# Facebook Social Network Analysis

This notebook analyzes the Facebook social network data by constructing a directed graph and calculating centrality measures. We will compare the centrality measures across different user types using statistical tests.

## Step 1: Load Data

We will load the Facebook data from an Excel file using pandas.

In [3]:
import pandas as pd
import networkx as nx
import scipy.stats as stats

file_path = r'C:\Users\bobbt\Downloads\Facebook_Data.xlsx'
facebook_data = pd.read_excel(file_path, index_col=0)

# Display the first few rows of the dataset to understand its structure
facebook_data.head()

Unnamed: 0,Meredith Stransky,Brittney Mazzella,Yi Cook,Porter Devries,Suzanne Syverson,Ladawn Creason,Mikel Lamberson,Lakendra Lasiter,Kate Shiver,Sharika Aiken,...,Tehmina,Happy Bacha,Younus,AVA,Alfred,Danish,Matloob,Sameed Shahzad,Frazer,Mubashir
Meredith Stransky,0,0,0,0,0,0,0,0,0,0,...,0,0,1,0,0,0,0,0,0,0
Brittney Mazzella,0,0,0,0,0,0,0,0,0,1,...,0,0,0,1,1,0,0,0,1,0
Yi Cook,0,0,0,0,0,0,0,1,0,0,...,1,0,1,0,0,0,0,0,0,0
Porter Devries,0,0,0,0,0,0,1,0,0,0,...,0,0,0,0,0,0,0,0,0,0
Suzanne Syverson,0,0,0,0,0,0,0,0,1,0,...,1,0,0,1,0,0,0,0,0,0


## Step 2: Construct the Network

We will create a directed graph where nodes represent users and edges represent follower relationships. The adjacency matrix from the dataset will help us add edges between nodes.


In [4]:
# Create a directed graph
G = nx.DiGraph()

# Add nodes
for user in facebook_data.columns:
    G.add_node(user, type='real')  # You can adjust the type as needed

# Add edges
for follower in facebook_data.index:
    for followee in facebook_data.columns:
        if facebook_data.at[follower, followee] == 1:
            G.add_edge(follower, followee)


## Step 3: Calculate Centrality Measures

We will calculate degree centrality and eigenvector centrality for each node in the network.


In [5]:
# Calculate centrality measures
degree_centrality = nx.degree_centrality(G)
eigenvector_centrality = nx.eigenvector_centrality(G)

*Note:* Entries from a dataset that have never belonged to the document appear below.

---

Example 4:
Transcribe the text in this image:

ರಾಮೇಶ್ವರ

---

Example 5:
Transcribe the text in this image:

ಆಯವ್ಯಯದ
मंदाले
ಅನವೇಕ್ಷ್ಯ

## Step 4: Assign Node Types

We will assign dummy types (real or fake) to nodes based on certain criteria. This step may be adjusted if actual categorical data is available.


In [6]:
# Dummy assignment of node types (adjust this according to actual data if available)
for node in G.nodes():
    G.nodes[node]['type'] = 'real' if ' ' in node else 'fake'


## Step 5: Group Nodes by Type and Perform Comparative Analysis

We will group the nodes by their type and compare the centrality measures between real and fake accounts using t-tests.


In [7]:

# Group by type
real_users = [node for node in G.nodes() if G.nodes[node].get('type') == 'real']
fake_users = [node for node in G.nodes() if G.nodes[node].get('type') == 'fake']

degree_real = [degree_centrality[node] for node in real_users]
degree_fake = [degree_centrality[node] for node in fake_users]
eigen_real = [eigenvector_centrality[node] for node in real_users]
eigen_fake = [eigenvector_centrality[node] for node in fake_users]

# Perform t-test
t_stat_degree, p_value_degree = stats.ttest_ind(degree_real, degree_fake)
t_stat_eigen, p_value_eigen = stats.ttest_ind(eigen_real, eigen_fake)

print(f"Degree Centrality t-test: t={t_stat_degree}, p={p_value_degree}")
print(f"Eigenvector Centrality t-test: t={t_stat_eigen}, p={p_value_eigen}")


Degree Centrality t-test: t=0.8642063434738131, p=0.387682206164193
Eigenvector Centrality t-test: t=0.7076984064181457, p=0.47929779869032296


## Conclusion

We have successfully constructed a directed graph from the Facebook data and calculated the centrality measures. Here are the results of our comparative analysis using t-tests:

- **Degree Centrality t-test:**
  - t-statistic: 0.864
  - p-value: 0.388

- **Eigenvector Centrality t-test:**
  - t-statistic: 0.708
  - p-value: 0.479

## Interpretation

The p-values for both degree centrality and eigenvector centrality are greater than 0.05, indicating that there is no statistically significant difference in these centrality measures between real and fake accounts. This suggests that real and fake accounts have similar levels of influence within the network based on our centrality measures.